Problem: Pictures aside, repeat every entry exactly.

Listed records:
━━━━━━

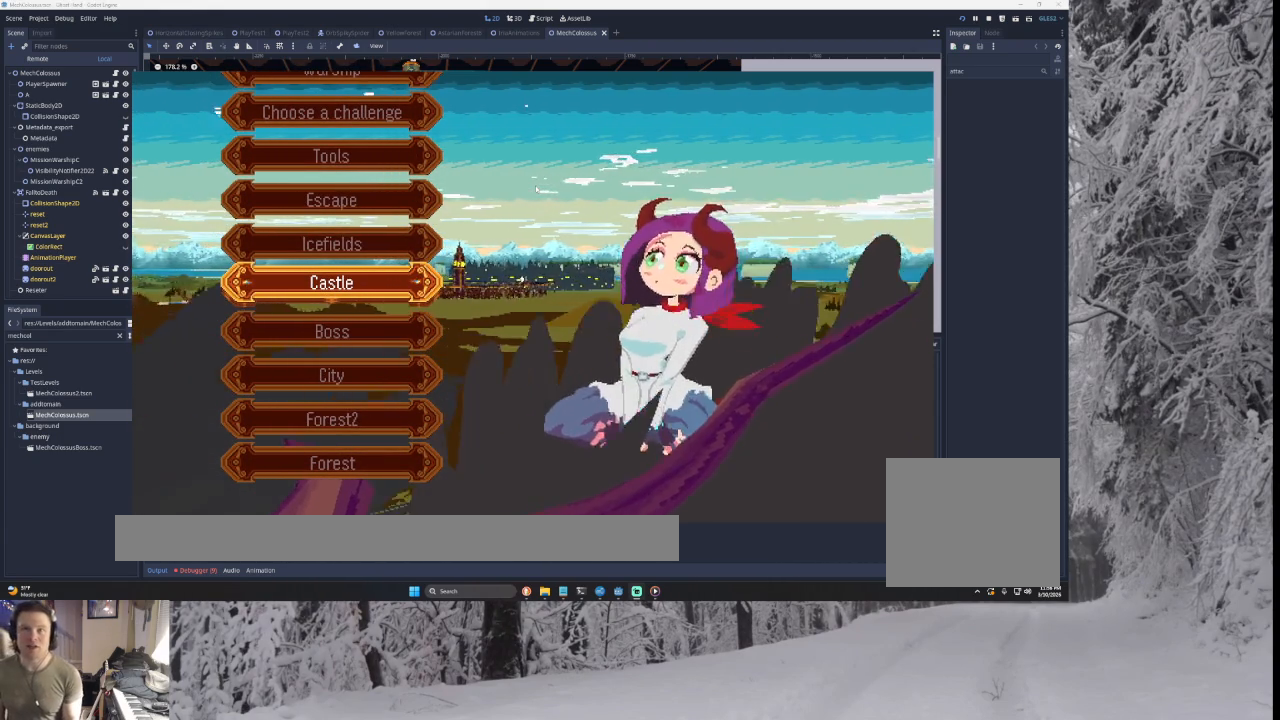
{"buttons": ["CROSS"], "left_stick": "center", "right_stick": "center", "events": []}
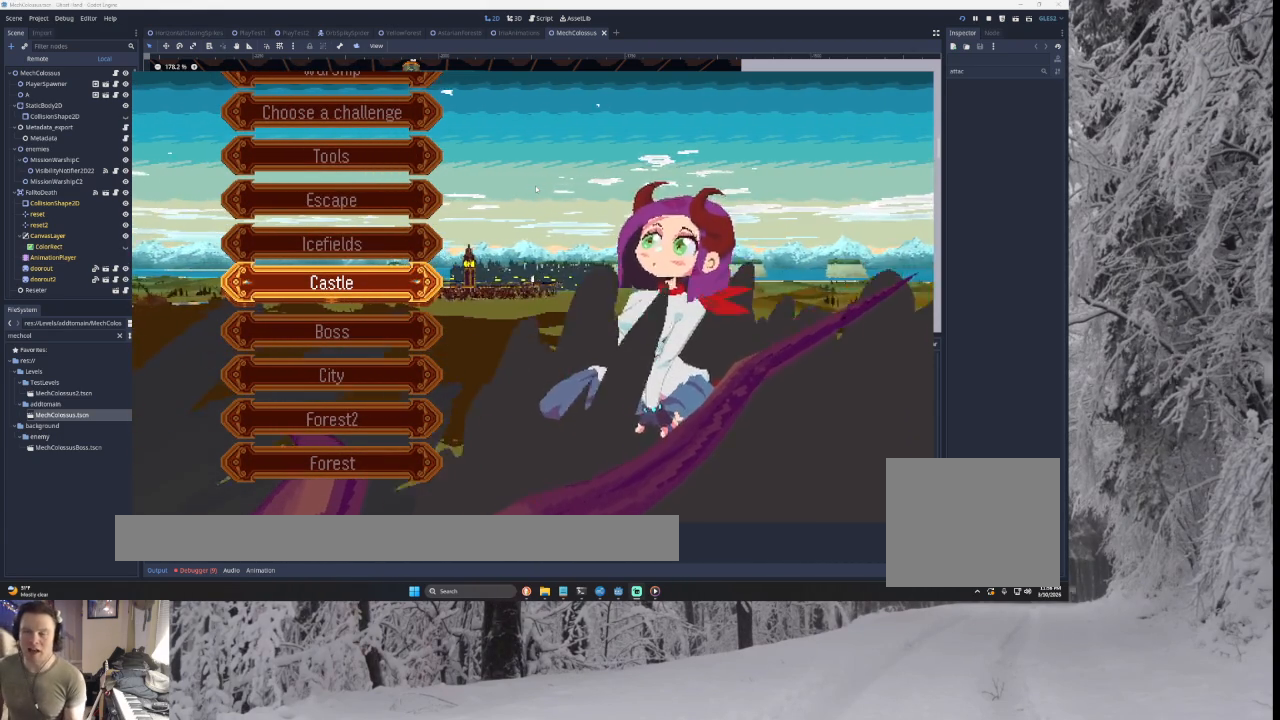
{"buttons": ["CROSS"], "left_stick": "center", "right_stick": "center", "events": []}
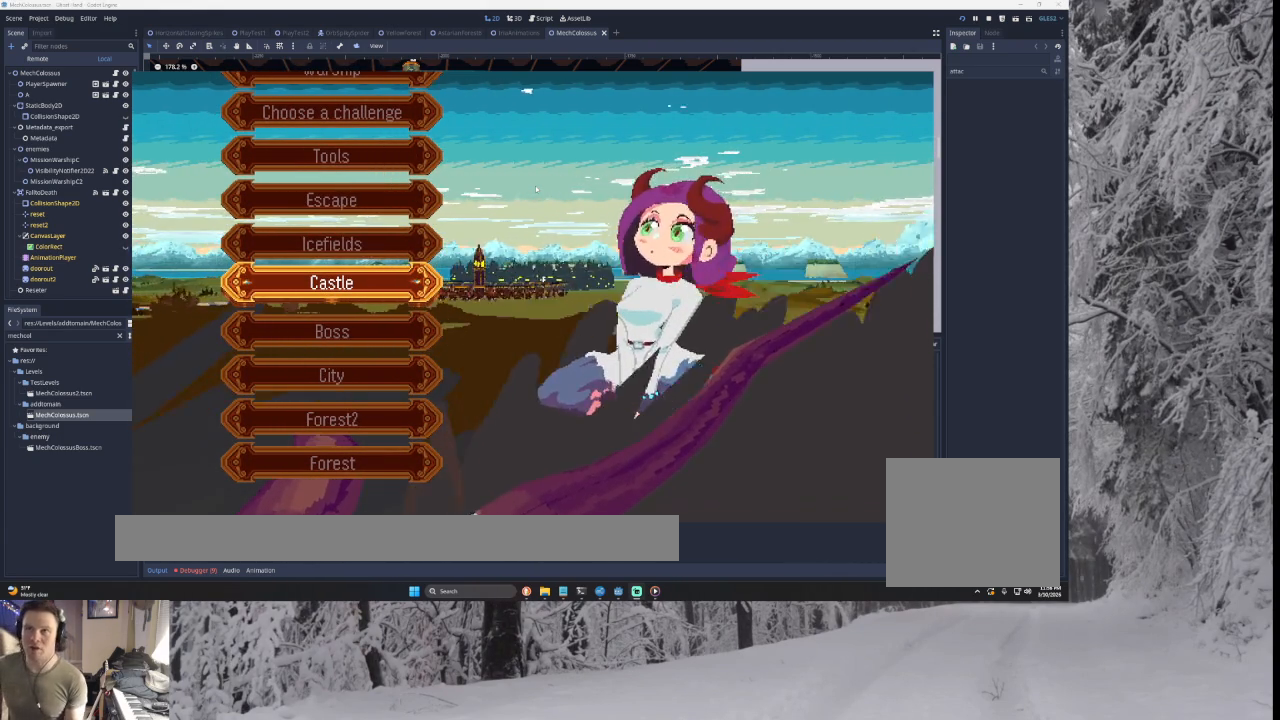
{"buttons": ["CROSS"], "left_stick": "center", "right_stick": "center", "events": []}
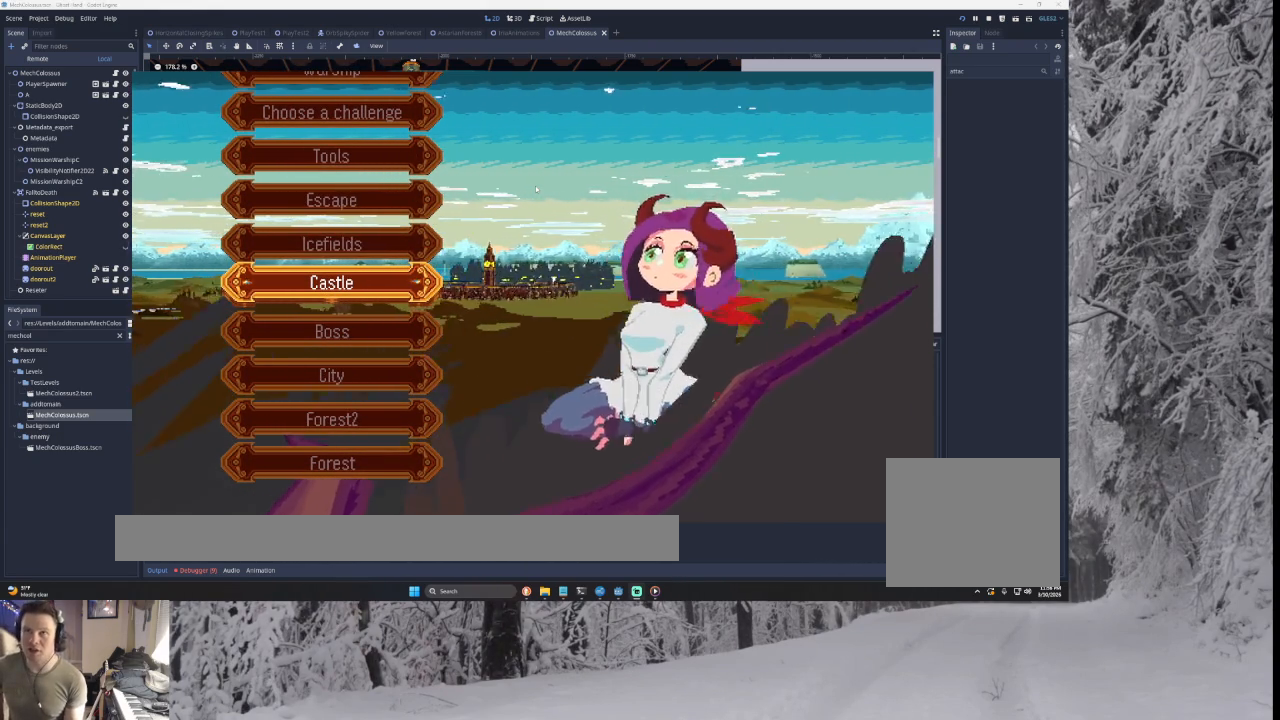
{"buttons": ["CROSS"], "left_stick": "center", "right_stick": "center", "events": []}
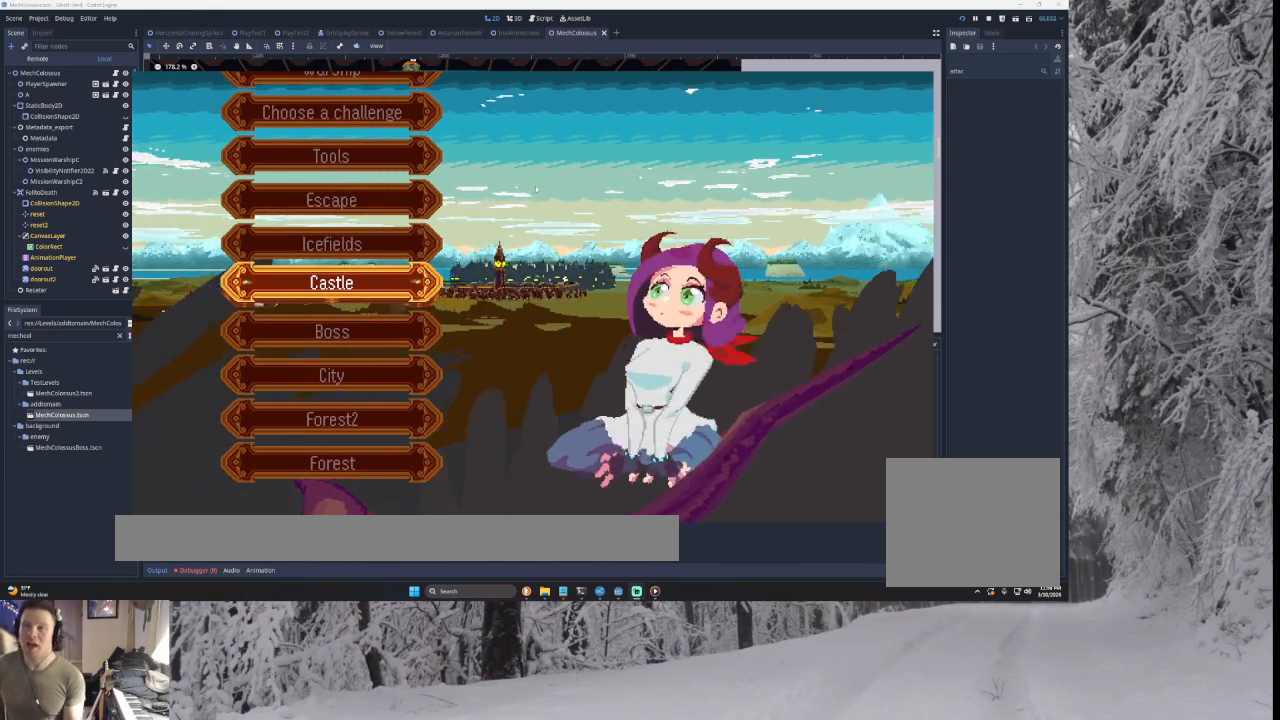
{"buttons": ["CROSS"], "left_stick": "center", "right_stick": "center", "events": []}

━━━━━━

Response:
{"buttons": ["CROSS"], "left_stick": "center", "right_stick": "center", "events": []}
{"buttons": ["CROSS"], "left_stick": "center", "right_stick": "center", "events": []}
{"buttons": ["CROSS"], "left_stick": "center", "right_stick": "center", "events": []}
{"buttons": ["CROSS"], "left_stick": "center", "right_stick": "center", "events": []}
{"buttons": ["CROSS"], "left_stick": "center", "right_stick": "center", "events": []}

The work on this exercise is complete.